Wilbanks worries that the latter is the case. They’ve framed themselves as a daring company, he says. “But they’re going after the FDA with this strategy. And if you come at the king, you best not miss.”
If the company has been stalling, they’ve been busy while doing so. Since May, when the FDA says 23andMe stopped communicating, Wojcicki announced that the company had dropped the price of genotyping to $99 in hopes of getting one million customers by the end of the year and enabling “really truly disruptive” research. In August, the company launched a television marketing campaign.
“This sounds as though 23andMe started down the FDA path but, six months ago, not only stopped communicating with the agency but started new and bigger marketing efforts. That sounds as though 23andMe did not just ignore the FDA, but, while walking briskly past it, quickly turned and spat in its face,” said Hank Greely in a blog for Stanford’s Center for the Law and the Biosciences. 
Greely seeks to discern what role the FDA sees for itself in regulating direct-to-consumer (DTC) genetic tests. “The FDA thinks it can and should regulate, to some extent, those tests,” he points out, noting also that difficult-to-achieve clinical validation seems to be key to passing muster with the agency. But he also says the FDA has been promising a draft guidance on genetic tests for months, and hasn’t delivered. 
He highlights FDA’s approval of Illumina’s clinical sequencing platform, MiSeq Dx, and cystic fibrosis tests—just days before the letter to 23andMe—as proof that the future is in clinical sequencing, and the DTC SNP chip era is ending. 
If DTC isn’t dead, Michael Eisen takes a step back from this regulatory action to interrogate the ideal role for FDA in the DTC genetic testing market. Eisen (a 23andMe advisor) starts from the principle that people have a right to access and understand their own genomes.

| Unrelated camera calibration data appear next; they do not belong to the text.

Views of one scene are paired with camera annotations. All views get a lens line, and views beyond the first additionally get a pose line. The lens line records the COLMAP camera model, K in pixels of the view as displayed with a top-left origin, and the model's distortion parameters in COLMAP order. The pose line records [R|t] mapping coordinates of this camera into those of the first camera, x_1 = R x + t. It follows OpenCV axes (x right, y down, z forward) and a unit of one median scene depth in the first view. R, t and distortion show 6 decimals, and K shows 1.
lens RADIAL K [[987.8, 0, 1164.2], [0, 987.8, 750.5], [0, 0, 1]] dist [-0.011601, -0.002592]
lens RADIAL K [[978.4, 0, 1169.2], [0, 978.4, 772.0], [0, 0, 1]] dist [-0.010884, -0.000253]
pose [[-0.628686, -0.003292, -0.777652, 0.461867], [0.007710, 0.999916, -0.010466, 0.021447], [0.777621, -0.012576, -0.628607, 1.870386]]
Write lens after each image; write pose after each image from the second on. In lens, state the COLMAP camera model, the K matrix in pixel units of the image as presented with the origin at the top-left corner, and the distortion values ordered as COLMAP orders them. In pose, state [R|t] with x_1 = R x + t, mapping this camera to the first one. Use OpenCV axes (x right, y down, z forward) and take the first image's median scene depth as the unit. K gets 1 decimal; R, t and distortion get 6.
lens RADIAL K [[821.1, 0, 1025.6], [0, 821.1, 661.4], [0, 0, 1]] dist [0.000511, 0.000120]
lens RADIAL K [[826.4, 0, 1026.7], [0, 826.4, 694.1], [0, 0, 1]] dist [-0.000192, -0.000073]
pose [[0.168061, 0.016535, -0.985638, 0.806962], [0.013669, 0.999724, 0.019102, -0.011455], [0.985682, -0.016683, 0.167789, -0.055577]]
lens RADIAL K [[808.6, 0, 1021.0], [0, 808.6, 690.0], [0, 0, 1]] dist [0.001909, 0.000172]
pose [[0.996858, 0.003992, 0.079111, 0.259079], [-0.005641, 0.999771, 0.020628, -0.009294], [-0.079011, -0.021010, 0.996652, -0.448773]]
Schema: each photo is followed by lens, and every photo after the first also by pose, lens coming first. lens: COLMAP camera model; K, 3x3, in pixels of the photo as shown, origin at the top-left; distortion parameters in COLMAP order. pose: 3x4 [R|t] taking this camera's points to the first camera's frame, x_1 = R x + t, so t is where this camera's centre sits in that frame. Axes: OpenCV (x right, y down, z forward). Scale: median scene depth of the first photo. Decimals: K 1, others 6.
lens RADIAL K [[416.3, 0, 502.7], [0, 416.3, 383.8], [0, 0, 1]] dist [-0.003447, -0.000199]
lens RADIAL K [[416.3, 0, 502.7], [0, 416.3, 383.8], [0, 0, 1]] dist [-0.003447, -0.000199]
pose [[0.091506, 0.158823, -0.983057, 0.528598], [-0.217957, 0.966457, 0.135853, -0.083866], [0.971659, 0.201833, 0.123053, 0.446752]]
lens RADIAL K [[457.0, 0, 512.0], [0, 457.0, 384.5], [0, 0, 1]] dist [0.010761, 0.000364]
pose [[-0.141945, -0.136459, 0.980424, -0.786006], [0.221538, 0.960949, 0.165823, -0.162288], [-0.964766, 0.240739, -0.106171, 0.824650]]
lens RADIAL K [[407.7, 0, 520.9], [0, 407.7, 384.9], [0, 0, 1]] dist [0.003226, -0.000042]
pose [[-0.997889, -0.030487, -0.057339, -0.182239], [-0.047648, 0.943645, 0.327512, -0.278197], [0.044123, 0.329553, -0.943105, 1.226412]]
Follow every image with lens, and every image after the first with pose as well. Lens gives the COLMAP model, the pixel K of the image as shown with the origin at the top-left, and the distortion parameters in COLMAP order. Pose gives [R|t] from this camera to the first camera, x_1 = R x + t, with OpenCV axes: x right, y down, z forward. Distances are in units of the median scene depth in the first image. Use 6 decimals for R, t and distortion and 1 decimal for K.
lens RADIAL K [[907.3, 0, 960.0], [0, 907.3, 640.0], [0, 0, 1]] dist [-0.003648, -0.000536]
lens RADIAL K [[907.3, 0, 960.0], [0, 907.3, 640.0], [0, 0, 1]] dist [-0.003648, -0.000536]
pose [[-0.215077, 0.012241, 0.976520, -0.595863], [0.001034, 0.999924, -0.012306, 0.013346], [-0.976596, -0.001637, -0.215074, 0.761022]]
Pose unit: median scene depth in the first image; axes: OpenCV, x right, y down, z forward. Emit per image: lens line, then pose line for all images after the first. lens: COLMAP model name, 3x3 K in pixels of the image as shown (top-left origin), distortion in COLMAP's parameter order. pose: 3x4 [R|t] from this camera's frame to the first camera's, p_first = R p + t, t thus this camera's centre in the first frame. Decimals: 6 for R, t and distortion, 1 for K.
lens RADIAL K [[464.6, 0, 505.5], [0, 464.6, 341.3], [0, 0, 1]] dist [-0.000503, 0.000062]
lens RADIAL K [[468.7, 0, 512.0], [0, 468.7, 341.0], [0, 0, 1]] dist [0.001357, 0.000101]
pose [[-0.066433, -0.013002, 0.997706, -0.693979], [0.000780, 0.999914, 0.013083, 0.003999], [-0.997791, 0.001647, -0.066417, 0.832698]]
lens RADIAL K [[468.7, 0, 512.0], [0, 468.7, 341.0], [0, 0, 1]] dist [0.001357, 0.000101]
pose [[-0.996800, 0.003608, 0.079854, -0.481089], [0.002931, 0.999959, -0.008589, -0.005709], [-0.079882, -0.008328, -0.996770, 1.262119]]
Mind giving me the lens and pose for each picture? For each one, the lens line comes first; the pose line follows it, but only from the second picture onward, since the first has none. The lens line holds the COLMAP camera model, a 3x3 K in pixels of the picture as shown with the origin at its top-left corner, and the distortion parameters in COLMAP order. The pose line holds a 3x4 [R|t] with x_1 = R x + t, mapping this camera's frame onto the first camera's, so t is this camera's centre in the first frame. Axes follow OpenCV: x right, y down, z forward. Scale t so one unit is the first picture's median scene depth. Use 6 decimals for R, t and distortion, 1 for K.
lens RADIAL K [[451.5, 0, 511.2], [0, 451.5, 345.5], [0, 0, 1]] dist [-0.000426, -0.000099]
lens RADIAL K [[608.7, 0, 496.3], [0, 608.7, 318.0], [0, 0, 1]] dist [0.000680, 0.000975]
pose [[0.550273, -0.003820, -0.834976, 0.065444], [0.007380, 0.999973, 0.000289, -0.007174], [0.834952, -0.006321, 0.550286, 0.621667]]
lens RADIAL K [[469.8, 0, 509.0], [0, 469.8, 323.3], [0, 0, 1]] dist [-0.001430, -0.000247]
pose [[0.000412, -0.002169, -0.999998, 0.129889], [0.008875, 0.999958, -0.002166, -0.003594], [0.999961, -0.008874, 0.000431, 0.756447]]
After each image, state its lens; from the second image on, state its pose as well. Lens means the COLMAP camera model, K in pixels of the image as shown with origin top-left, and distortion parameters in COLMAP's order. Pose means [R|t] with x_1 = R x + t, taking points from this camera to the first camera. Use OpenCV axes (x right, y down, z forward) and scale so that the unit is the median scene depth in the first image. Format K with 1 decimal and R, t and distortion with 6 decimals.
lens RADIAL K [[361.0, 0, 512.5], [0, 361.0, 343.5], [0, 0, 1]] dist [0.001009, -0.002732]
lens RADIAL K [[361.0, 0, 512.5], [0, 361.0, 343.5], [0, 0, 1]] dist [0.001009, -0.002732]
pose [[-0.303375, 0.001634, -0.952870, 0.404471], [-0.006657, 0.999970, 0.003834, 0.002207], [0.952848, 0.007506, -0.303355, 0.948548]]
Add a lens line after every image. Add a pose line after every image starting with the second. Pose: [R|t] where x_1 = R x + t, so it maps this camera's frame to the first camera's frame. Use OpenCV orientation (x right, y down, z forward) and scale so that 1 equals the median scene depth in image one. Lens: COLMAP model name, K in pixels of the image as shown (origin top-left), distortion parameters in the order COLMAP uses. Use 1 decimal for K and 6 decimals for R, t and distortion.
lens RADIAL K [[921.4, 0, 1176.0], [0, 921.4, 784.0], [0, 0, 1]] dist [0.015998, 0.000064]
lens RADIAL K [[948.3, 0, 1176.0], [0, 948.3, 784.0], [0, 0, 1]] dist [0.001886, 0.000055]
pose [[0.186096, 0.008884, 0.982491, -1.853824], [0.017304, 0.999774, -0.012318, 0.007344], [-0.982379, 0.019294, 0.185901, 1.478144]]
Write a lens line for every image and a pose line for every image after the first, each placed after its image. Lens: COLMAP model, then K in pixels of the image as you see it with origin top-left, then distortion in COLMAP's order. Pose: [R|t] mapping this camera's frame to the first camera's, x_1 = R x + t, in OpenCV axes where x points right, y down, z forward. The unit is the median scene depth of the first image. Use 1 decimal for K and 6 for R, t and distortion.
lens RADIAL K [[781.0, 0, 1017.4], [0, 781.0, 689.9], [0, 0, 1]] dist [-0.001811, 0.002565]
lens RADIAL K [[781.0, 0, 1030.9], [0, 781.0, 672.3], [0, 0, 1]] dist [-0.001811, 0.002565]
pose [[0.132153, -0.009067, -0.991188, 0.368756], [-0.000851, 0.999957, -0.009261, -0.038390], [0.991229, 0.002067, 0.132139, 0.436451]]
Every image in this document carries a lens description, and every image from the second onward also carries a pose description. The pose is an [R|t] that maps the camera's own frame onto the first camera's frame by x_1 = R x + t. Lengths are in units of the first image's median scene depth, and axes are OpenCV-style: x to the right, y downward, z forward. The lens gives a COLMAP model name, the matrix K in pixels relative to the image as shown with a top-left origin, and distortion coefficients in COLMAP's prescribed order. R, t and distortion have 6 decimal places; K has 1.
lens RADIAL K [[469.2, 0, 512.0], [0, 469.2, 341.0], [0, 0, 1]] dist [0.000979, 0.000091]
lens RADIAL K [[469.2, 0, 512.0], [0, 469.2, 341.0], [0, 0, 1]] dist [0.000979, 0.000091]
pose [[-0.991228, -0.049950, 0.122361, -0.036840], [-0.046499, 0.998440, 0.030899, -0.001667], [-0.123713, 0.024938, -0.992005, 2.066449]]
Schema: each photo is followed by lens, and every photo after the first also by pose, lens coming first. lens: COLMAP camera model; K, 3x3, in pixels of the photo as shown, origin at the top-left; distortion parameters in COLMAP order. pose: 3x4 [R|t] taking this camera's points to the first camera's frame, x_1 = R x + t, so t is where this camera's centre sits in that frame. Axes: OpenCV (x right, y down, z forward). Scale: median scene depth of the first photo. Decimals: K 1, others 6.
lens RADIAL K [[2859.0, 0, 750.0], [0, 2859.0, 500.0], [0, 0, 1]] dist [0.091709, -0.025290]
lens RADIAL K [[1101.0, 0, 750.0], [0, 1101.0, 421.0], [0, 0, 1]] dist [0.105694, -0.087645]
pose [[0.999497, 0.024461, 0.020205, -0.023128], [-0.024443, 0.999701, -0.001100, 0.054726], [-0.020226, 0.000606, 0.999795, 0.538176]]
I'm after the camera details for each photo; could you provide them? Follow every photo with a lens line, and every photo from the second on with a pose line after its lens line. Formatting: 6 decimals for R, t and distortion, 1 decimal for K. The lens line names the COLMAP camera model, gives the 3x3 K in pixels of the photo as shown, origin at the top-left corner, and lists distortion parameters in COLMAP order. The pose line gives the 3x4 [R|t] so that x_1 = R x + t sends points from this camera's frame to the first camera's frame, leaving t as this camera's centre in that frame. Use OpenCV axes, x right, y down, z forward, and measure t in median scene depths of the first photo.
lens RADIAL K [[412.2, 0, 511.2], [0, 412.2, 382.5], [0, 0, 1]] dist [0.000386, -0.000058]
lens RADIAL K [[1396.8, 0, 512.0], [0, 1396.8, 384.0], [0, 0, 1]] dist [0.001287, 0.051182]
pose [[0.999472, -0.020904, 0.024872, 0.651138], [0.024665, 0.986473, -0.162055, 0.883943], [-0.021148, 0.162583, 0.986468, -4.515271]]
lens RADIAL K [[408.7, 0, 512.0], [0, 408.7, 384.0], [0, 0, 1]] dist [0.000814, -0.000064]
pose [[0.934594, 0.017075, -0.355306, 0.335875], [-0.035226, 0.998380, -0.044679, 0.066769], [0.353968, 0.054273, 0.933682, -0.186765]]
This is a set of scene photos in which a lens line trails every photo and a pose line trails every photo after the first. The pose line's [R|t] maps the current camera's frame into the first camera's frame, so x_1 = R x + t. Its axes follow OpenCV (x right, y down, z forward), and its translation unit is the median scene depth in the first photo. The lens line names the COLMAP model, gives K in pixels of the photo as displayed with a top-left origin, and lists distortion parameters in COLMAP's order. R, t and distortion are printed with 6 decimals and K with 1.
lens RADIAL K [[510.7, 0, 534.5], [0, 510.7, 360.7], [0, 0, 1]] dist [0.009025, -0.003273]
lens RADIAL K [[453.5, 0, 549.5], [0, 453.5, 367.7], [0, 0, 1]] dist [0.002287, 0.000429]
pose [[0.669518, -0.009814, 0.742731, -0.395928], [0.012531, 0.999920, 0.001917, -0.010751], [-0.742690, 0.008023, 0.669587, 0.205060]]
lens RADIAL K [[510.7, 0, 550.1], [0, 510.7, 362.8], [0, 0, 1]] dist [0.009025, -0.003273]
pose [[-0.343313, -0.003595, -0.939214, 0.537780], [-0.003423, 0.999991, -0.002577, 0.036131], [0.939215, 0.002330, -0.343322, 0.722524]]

He points out that 23andMe is filling the vital niche of interpreting genetic data for those who lack the skill to interpret it themselves. 
Since consumers generally have no way of fact-checking those interpretations, he says, “it is vital that the FDA protect consumers… by monitoring genetic information that is provided by [companies].” That said, the standards of medical devices are probably too strict for today’s genetic testing services, as human genetics are simply not well enough understood to deliver clinically validated reports. Eisen calls for a middle ground for honest reporting with regulatory oversight.